LUGANO - Nella vertenza riguardo il lavoro domenicale al Fox Town aperta dal Movimento per il socialismo, che negli scorsi giorni ha denunciato tutti i negozi del centro commerciale per violazione della legge sul lavoro, arriva immediata la risposta del Ministero pubblico. Di seguito il comunicato stampa integrale.
"Come si ricorderà, lo scorso mese d'aprile il Consiglio di Stato (su proposta del DFE) aveva deciso di sospendere per un periodo di 12 mesi la procedura avviata dall'Ufficio dell'ispettorato del lavoro nei confronti di alcuni negozi del Mendrisiotto che impiegano personale la domenica e nei giorni festivi. Questo in attesa della imminente e annunciata riforma dell'Ordinanza della Legge federale sul lavoro che sanerebbe di fatto le situazioni oggi giuridicamente non conformi.

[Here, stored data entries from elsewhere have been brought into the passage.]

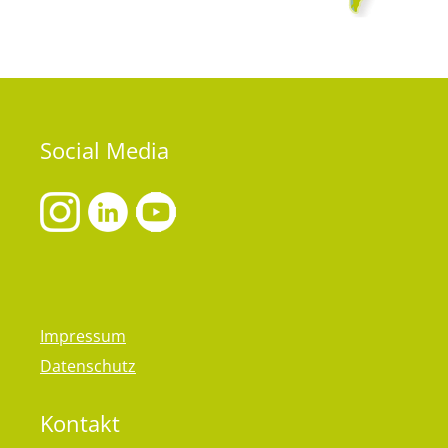
Social
Media
Impressum
Datenschutz
Kontakt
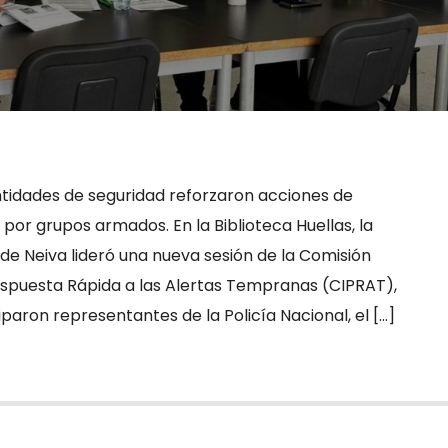
entidades de seguridad reforzaron acciones de
por grupos armados. En la Biblioteca Huellas, la
de Neiva lideró una nueva sesión de la Comisión
Respuesta Rápida a las Alertas Tempranas (CIPRAT),
iparon representantes de la Policía Nacional, el […]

Il Signor Giuseppe Sergi, giudicando illegittima tale decisione governativa, aveva chiesto al Ministero Pubblico di verificare se nella fattispecie l'agire del Consiglio di Stato e del DFE non configurasse dei reati di natura penale.
Ora, si segnala che la Procuratrice Fiorenza Bergomi ha deciso di non dar seguito a tale denuncia, non ravvisando gli estremi per l'apertura di un procedimento.
In particolare, si ricorda che il legislatore, in materia di Legge sul lavoro, ha previsto la sussidiarietà del perseguimento penale all'intervento amministrativo, che deve quindi precedere eventuali sanzioni da parte del Ministero. Nel caso in parola la procedura è in corso ancorché sospesa. Ne deriva che in simili circostanze non sono dati gli estremi per ulteriori approfondimenti sul piano penale. E' bene inoltre dire che in Svizzera l'alta sorveglianza sul rispetto della Legge sul lavoro e sull'attività delle Autorità cantonali è esercitata dalla SECO, e che tale Organismo non risulta sinora abbia ritenuto di dover intervenire in merito".